For integers $n\geq 1$ let $\mu(n)$ the Möbius function, and let $\psi(z)$ the Digamma function, see its definition and how is denoted and typeset in Wolfram Language, if you need it from this MathWorld.
While I was doing calculations I found this problem:
Calculate a good approximation of $$\sum_{n=1}^\infty\frac{\mu(n)}{n}\psi\left(1+\frac{1}{n}\right).$$
My believe that why it is interesting is that Wolfram Alpha online calculator provide me approximations around $\frac{1}{2}$, with codes like this
sum mu(n)/n PolyGamma[0, 1+1/n], from n=1 to 5000
Question. My belief is that defining $$S:=\sum_{n=1}^\infty\frac{\mu(n)}{n}\psi\left(1+\frac{1}{n}\right),$$ then $$S=\frac{1}{2}.$$ Can you provide us and justify a good approximation of $S$, or well do you know how discard that $S=\frac{1}{2}$? If do you know that it was in the literature, refers it. Many thanks.
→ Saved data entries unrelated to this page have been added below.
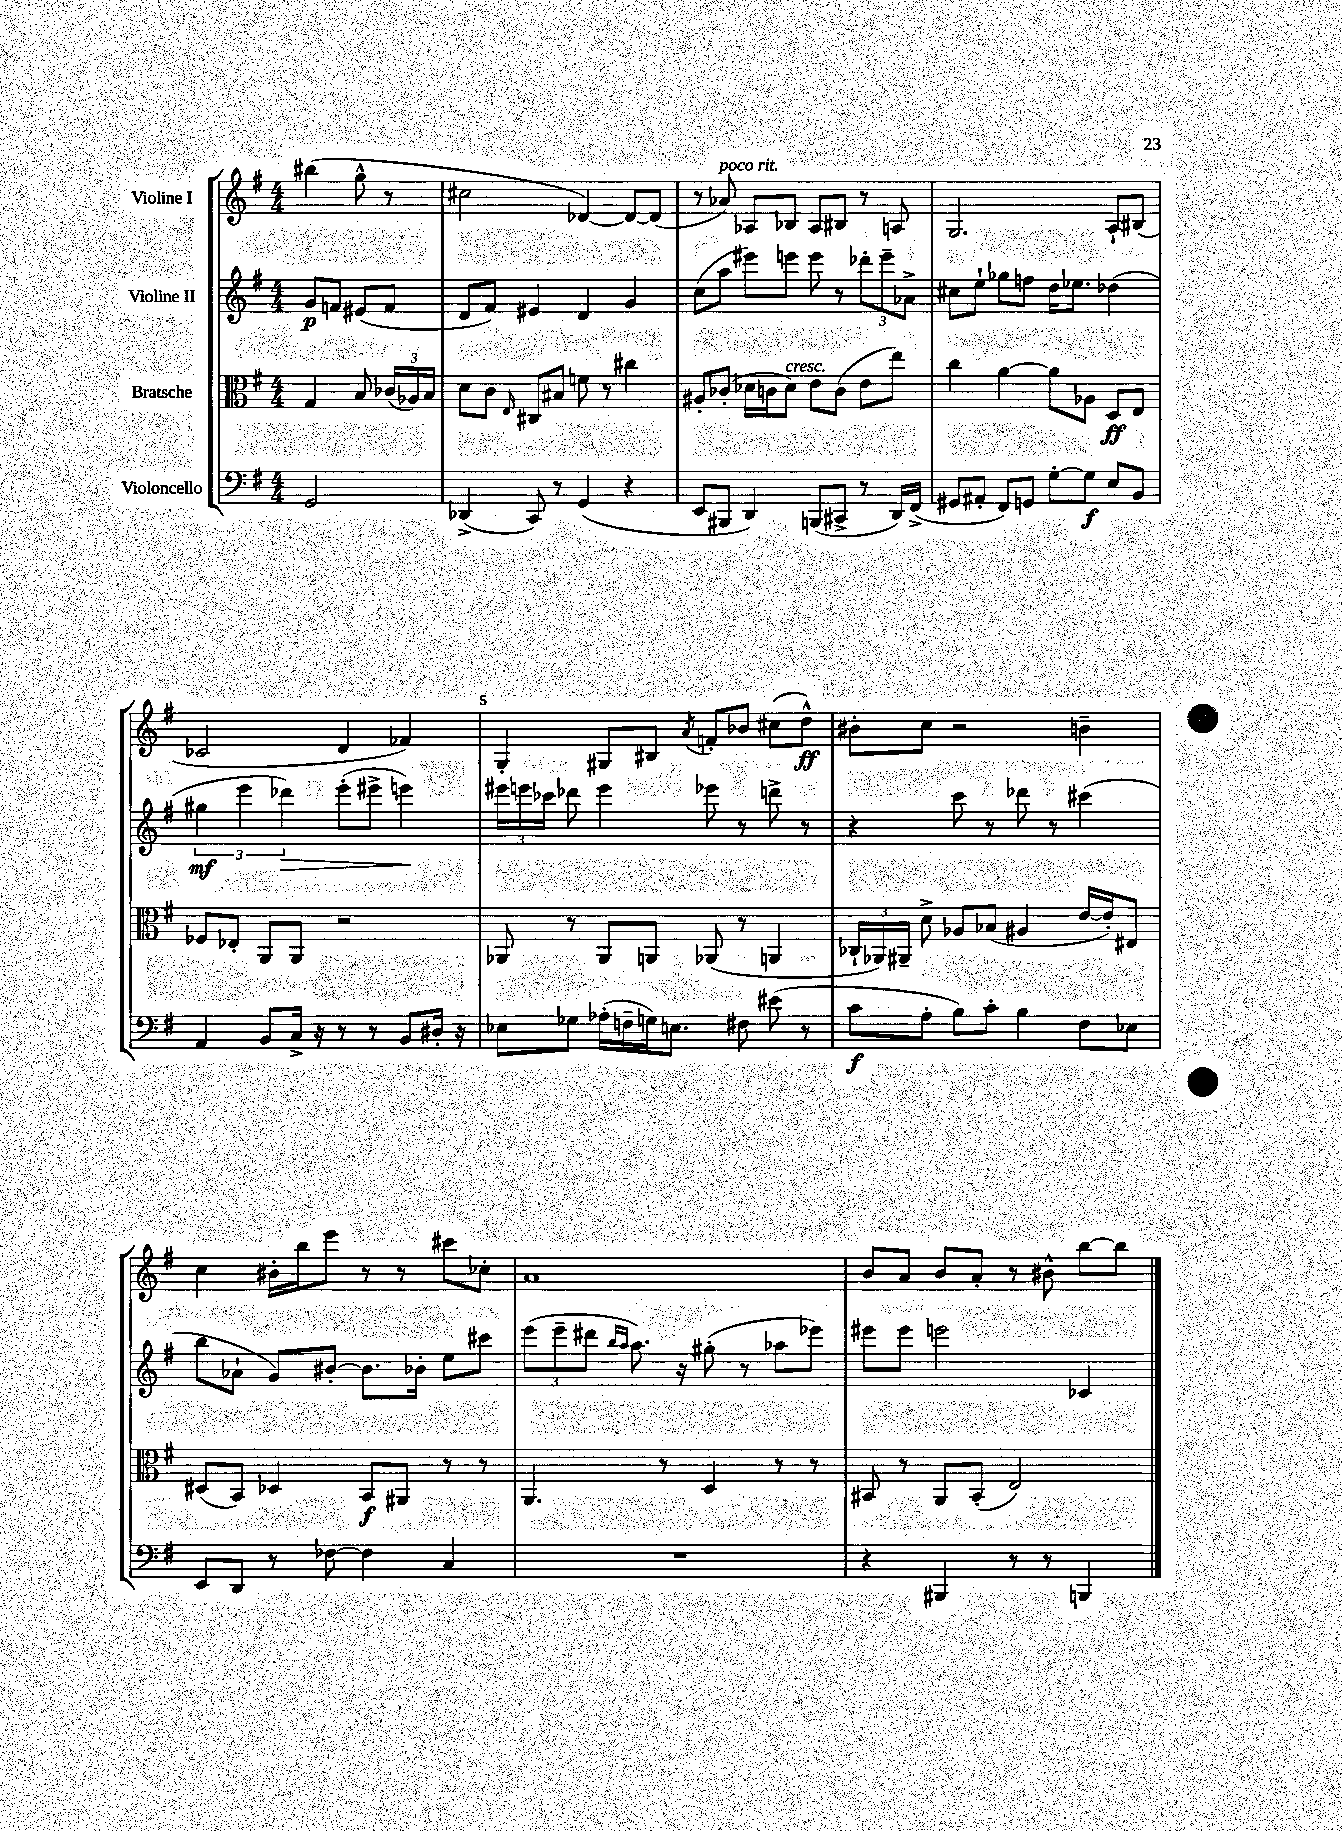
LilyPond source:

<<
\new StaffGroup <<
\new Staff = "s0" \with { instrumentName = "Violine I" } {
    \clef treble \key g \major \numericTimeSignature \time 4/4 \partial 2
    \autoBeamOff bis''4( g''8-^ r8 |
    cis''2 des'4~) des'8[~ des'8]( |
    r8 aes'8^\markup { \italic "poco rit." }) aes8[ bes8] aes8[ bis8] r8 a8 |
    g2. a8[-! bis8]( |
    ces'2 d'4 fes'4) |
    g4-. gis8[ bis8] \acciaccatura { a'8 } f'8[-. bes'8] cis''8[( d''8]-^\ff) |
    bis'8[-. c''8] r2 b'4-- |
    c''4 bis'16[-. b''16 e'''8] r8 r8 cis'''8[ ces''8]-. |
    a'1 |
    b'8[ a'8] b'8[ a'8]-. r8 bis'8-^ b''8[~ b''8] \bar "|." |
}
\new Staff = "s1" \with { instrumentName = "Violine II" } {
    \clef treble \key g \major \numericTimeSignature \time 4/4 \partial 2
    \autoBeamOff g'8[\p f'8] eis'8[( f'8] |
    d'8[ fis'8]) eis'4 d'4 g'4 |
    c''8[( a''8] eis'''8[) e'''8] e'''8 r8 \tuplet 3/2 { des'''8[-. e'''8-- aes'8]-> } |
    cis''8[ e''8]-! ges''8[ f''8] d''16[ ees''8.] des''4( |
    \tuplet 3/2 { gis''4\mf e'''4 des'''4\>) } e'''8[-.( eis'''8]-> e'''4\!) |
    \tuplet 3/2 { eis'''16[ e'''16 ces'''16] } des'''8 e'''4 ees'''8 r8 d'''8-> r8 |
    r4 c'''8 r8 des'''8 r8 cis'''4( |
    b''8[ aes'8]-! g'8[) bis'8]~-. bis'8.[ bes'16]-. e''8[ cis'''8] |
    \tuplet 3/2 { e'''8[( e'''8-- dis'''8] } \grace { b''16[ a''16] } a''8.) r16 gis''8-.( r8 aes''8[ ees'''8]) |
    eis'''8[ eis'''8] e'''2 ces'4 \bar "|." |
}
\new Staff = "s2" \with { instrumentName = "Bratsche" } {
    \clef alto \key g \major \numericTimeSignature \time 4/4 \partial 2
    \autoBeamOff g4 b8 \tuplet 3/2 { ces'16[( aes16) b16] } |
    d'8[ c'8] \grace { e16 } cis8[ bis8] f'8 r8 cis''4 |
    ais8[-. ces'8]-.( des'16[ c'16 des'8]^\markup { \italic "cresc." }) e'8[ c'8]( e'8[ e''8]) |
    c''4 a'4~ a'8[ aes8] d8[\ff e8] |
    fes8[ ees8]-. a,8[ a,8] r2 |
    aes,8 r8 aes,8[ a,8] aes,8( r8 a,4 |
    \tuplet 3/2 { ces16[-! aes,16) ais,16]-- } d'8-> aes8[ bes8]( ais4 e'16[~ e'16-.) eis8] |
    dis8[( b,8]) des4 b,8[\f ais,8] r8 r8 |
    a,4. r8 d4 r8 r8 |
    bis,8 r8 a,8[ bis,8]-.( e2) \bar "|." |
}
\new Staff = "s3" \with { instrumentName = "Violoncello" } {
    \clef bass \key g \major \numericTimeSignature \time 4/4 \partial 2
    \autoBeamOff g,2 |
    des,4->( c,8) r8 g,4( r4 |
    e,8[ bis,,8] d,4) b,,8[( cis,8]-> r8 d,16[) fis,16]->( |
    gis,8[ ais,8]-. fis,8[) g,8] g8[~-. g8]\f e8[ b,8] |
    a,4 b,8[ c16]-> r16 r8 r8 b,8[ dis16]-. r16 |
    ees8[ ges8] aes16[-.( f16-- g16) e8.] fis8 eis'8( r8 |
    c'8[\f a8]-. b8[) c'8]-. b4 fis8[ ees8] |
    e,8[ d,8] r8 fes8~ fes4 c4 |
    R1 |
    r4 bis,,4 r8 r8 b,,4 \bar "|." |
}
>>
>>
\layout { \context { \Score \override BarNumber.break-visibility = ##(#f #t #t) barNumberVisibility = #(every-nth-bar-number-visible 5) } }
Since $\sum_{n=1}^\infty\frac{\mu(n)}{n}=0$, we have $$\sum_{n=1}^\infty\frac{\mu(n)}{n}\psi\left(1+\frac{x}{n}\right)=\sum_{n=1}^\infty\frac{\mu(n)}{n}\left[\psi\left(1+\frac{x}{n}\right)+\gamma\right],$$ and the series is uniformly convergent on $[0,1]$. Now $$\sum_{n=1}^\infty\frac{\mu(n)}{n}\left[\psi\left(1+\frac{x}{n}\right)+\gamma\right]=-\sum_{n=1}^\infty\frac{\mu(n)}{n}\sum^\infty_{k=1}\zeta(k+1)\frac{(-x)^k}{n^k},$$ from the Taylor series of the Digamma function. For $|x|<1$, this is absolutely convergent, and we can change the order of summation, so we get $$-\sum^\infty_{k=1}\zeta(k+1)(-x)^k\sum_{n=1}^\infty\frac{\mu(n)}{n^{k+1}}=-\sum^\infty_{k=1}(-x)^k=\frac{x}{1+x},$$ since $$\sum_{n=1}^\infty\frac{\mu(n)}{n^{k+1}}=\frac1{\zeta(k+1)}.$$ The limit for $x\rightarrow1$ is $1/2,$ indeed.